Automated Phytosensing: Ozone Exposure Classification Based on Plant Electrical Signals
Till Aust, Eduard Buss, Felix Mohr, Heiko Hamann
TL;DR
The paper addresses the lack of automated methods to classify ozone exposure from plant electrophysiology for phytosensing-based urban air quality monitoring. It introduces a workflow combining tsfresh for generic time-series features, Naive AutoML for automated pipeline search, and adapted forward feature selection to identify high-performing models. The approach achieves up to 94.6% accuracy on unseen ivy leaf data and shows generalizability to other species and stimuli, indicating broad applicability. This work supports scalable, low-cost urban monitoring using living plants and provides a reproducible framework for real-time phytosensing deployments.
Abstract
In our project WatchPlant, we propose to use a decentralized network of living plants as air-quality sensors by measuring their electrophysiology to infer the environmental state, also called phytosensing.

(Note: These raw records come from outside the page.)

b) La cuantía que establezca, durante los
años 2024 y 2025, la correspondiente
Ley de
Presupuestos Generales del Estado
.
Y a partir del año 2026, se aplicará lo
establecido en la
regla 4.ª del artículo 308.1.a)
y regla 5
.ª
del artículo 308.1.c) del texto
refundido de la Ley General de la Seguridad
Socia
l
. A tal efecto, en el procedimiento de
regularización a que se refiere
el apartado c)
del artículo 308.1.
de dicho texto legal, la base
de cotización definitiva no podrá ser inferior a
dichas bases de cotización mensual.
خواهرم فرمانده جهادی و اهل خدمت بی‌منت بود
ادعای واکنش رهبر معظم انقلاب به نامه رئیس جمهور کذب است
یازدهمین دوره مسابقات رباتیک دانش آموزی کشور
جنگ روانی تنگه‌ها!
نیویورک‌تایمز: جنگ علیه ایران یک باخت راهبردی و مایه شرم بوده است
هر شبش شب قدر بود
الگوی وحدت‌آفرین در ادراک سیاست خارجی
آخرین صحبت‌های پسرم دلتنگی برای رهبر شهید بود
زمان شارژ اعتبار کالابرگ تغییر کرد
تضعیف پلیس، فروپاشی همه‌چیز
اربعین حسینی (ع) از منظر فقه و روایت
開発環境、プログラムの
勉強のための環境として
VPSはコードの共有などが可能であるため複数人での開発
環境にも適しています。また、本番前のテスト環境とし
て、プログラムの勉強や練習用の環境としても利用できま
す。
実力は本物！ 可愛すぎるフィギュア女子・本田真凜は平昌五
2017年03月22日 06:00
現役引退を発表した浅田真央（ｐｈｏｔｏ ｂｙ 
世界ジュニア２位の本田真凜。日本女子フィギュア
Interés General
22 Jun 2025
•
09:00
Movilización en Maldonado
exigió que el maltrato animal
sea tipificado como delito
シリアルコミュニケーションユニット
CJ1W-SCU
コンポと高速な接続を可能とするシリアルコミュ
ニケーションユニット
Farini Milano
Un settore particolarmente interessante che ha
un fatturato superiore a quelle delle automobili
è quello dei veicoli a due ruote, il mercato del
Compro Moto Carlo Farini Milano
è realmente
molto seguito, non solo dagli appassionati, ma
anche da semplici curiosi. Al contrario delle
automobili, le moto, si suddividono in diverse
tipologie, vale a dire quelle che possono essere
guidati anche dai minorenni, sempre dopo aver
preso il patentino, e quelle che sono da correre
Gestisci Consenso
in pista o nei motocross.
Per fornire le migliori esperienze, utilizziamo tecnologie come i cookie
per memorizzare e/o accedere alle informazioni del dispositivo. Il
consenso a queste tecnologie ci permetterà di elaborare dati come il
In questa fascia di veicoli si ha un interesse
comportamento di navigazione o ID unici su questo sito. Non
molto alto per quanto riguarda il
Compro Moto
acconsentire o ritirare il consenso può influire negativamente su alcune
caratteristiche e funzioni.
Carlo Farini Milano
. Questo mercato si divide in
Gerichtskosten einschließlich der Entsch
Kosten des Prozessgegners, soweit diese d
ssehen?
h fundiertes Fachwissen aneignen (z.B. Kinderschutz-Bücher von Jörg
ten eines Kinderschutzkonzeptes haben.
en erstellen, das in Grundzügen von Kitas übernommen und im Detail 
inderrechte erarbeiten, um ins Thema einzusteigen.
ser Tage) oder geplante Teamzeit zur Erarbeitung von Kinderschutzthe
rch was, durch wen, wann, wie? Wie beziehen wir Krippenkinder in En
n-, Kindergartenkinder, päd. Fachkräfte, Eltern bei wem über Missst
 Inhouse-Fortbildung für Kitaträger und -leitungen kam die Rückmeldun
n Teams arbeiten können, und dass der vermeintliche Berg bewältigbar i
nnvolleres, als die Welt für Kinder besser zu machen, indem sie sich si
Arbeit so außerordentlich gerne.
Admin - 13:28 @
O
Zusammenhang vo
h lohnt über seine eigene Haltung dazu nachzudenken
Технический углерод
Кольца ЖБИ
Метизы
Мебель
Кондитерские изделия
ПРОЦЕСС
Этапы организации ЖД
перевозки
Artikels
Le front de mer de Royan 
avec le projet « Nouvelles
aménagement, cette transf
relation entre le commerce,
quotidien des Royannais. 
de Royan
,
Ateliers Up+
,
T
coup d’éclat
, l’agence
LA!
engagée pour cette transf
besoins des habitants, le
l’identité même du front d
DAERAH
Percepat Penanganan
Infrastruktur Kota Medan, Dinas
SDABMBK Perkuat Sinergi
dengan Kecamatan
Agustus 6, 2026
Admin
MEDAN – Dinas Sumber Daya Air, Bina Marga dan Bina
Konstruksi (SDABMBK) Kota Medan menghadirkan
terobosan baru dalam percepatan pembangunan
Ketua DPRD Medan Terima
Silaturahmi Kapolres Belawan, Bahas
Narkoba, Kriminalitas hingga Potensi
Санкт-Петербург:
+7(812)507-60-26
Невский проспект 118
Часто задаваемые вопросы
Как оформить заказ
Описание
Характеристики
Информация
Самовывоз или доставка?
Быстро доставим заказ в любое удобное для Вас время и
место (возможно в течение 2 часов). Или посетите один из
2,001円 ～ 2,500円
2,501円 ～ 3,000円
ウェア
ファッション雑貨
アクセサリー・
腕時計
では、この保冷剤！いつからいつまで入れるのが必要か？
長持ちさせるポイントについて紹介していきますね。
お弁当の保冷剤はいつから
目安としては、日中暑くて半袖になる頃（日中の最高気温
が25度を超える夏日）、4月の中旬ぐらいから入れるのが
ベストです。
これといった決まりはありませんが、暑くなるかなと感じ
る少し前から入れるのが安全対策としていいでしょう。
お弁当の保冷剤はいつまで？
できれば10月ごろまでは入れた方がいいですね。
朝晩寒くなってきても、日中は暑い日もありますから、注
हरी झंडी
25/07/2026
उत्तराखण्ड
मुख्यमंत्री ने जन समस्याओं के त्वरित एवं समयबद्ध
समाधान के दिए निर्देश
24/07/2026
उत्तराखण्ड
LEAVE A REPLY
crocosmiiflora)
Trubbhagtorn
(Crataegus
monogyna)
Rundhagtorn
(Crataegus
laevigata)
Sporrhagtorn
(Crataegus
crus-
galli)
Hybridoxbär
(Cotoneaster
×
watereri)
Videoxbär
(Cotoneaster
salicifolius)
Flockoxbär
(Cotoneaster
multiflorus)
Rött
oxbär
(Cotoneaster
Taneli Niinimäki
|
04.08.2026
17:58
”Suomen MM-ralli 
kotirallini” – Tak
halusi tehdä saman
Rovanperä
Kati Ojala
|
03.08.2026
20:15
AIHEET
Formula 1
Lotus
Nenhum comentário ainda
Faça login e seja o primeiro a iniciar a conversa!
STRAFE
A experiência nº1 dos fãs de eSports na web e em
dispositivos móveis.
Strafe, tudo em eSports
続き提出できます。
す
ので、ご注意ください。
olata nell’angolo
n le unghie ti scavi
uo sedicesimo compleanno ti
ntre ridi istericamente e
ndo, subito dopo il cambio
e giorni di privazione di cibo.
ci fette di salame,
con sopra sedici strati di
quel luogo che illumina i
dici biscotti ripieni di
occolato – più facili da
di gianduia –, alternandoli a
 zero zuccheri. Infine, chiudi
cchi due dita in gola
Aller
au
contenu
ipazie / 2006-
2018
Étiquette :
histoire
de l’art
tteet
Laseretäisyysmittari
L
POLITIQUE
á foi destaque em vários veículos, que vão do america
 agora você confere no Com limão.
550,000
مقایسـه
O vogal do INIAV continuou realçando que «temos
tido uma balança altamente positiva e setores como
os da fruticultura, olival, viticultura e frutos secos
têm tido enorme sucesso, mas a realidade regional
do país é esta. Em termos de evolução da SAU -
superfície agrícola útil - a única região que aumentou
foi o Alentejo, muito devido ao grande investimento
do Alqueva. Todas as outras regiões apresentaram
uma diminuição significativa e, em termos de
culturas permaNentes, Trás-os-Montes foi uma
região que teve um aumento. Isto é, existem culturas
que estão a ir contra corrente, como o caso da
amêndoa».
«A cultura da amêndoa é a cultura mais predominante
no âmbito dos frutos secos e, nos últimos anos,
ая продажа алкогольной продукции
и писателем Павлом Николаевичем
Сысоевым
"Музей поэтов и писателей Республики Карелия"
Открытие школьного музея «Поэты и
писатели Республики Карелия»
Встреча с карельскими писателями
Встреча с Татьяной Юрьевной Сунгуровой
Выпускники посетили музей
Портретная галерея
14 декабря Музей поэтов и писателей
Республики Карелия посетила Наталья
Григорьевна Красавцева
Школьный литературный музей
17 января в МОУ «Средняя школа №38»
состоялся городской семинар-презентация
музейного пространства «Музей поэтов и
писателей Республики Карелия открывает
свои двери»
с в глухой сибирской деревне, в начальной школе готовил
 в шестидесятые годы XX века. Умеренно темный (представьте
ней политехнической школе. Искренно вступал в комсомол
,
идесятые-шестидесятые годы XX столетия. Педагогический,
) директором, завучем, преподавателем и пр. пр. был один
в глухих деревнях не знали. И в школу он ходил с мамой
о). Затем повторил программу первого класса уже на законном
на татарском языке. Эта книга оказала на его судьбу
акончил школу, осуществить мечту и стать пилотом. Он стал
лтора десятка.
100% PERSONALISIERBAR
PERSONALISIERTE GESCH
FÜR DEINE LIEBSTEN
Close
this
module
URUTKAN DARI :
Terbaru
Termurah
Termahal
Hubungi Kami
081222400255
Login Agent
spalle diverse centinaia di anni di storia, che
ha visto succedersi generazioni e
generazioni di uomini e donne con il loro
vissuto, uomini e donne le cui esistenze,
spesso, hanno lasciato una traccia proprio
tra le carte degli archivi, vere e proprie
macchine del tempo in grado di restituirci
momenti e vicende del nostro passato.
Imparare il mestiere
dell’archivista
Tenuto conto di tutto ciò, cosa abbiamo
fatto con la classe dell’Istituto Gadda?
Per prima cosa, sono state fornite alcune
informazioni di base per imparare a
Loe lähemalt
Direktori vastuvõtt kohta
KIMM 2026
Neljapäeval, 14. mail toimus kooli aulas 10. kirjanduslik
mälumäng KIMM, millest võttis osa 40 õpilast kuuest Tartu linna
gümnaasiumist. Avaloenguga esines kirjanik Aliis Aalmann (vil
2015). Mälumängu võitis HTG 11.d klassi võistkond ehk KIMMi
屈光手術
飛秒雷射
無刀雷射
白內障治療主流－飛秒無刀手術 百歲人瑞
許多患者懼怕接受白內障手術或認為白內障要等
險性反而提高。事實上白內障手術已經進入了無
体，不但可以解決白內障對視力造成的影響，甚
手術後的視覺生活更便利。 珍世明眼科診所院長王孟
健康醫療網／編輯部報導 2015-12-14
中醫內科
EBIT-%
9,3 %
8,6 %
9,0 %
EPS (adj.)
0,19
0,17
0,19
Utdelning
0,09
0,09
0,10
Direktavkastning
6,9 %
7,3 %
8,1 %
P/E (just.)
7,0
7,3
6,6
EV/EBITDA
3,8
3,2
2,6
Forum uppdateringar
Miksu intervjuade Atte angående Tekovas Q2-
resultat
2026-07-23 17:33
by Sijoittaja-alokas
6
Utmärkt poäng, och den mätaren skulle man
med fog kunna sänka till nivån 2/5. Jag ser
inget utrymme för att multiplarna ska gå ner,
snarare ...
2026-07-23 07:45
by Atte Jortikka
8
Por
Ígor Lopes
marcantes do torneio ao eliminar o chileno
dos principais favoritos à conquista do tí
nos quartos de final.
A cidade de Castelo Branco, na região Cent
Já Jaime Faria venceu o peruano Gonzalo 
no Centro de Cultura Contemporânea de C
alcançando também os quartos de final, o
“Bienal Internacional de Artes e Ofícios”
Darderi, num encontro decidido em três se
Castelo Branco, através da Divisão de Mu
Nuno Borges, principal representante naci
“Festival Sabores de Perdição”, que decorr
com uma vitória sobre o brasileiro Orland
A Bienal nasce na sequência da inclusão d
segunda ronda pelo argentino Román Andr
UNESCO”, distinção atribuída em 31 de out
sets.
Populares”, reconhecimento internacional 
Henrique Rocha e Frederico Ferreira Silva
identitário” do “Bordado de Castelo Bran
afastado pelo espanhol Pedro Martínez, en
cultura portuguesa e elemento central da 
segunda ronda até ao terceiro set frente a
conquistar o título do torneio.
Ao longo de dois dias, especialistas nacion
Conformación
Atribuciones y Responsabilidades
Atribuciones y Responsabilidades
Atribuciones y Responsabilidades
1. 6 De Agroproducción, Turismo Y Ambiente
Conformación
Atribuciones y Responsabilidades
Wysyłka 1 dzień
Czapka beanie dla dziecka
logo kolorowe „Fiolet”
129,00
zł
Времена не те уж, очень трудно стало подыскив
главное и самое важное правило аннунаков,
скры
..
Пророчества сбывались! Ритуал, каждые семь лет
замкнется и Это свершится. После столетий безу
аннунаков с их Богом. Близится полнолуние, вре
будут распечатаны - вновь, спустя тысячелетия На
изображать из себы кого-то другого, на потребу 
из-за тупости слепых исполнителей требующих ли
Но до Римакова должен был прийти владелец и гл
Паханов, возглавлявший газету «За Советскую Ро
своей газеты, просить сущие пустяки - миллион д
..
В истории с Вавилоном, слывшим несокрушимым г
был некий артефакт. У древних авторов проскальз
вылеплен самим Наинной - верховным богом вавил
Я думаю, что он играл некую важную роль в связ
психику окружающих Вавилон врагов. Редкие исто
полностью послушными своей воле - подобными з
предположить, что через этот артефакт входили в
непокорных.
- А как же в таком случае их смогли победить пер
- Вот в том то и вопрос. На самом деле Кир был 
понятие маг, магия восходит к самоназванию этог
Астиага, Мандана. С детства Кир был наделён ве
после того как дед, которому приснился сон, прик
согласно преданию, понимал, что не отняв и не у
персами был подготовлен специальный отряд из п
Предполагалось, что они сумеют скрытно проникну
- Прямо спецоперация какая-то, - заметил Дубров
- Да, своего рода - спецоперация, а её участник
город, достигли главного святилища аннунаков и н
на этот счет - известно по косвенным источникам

We conducted in-lab experiments exposing ivy (Hedera helix) plants to ozone, an important pollutant to monitor, and measured their electrophysiological response. However, there is no well established automated way of detecting ozone exposure in plants. We propose a generic automatic toolchain to select a high-performance subset of features and highly accurate models for plant electrophysiology. Our approach derives plant- and stimulus-generic features from the electrophysiological signal using the tsfresh library. Based on these features, we automatically select and optimize machine learning models using AutoML. We use forward feature selection to increase model performance. We show that our approach successfully classifies plant ozone exposure with accuracies of up to 94.6% on unseen data. We also show that our approach can be used for other plant species and stimuli. Our toolchain automates the development of monitoring algorithms for plants as pollutant monitors. Our results help implement significant advancements for phytosensing devices contributing to the development of cost-effective, high-density urban air monitoring systems in the future.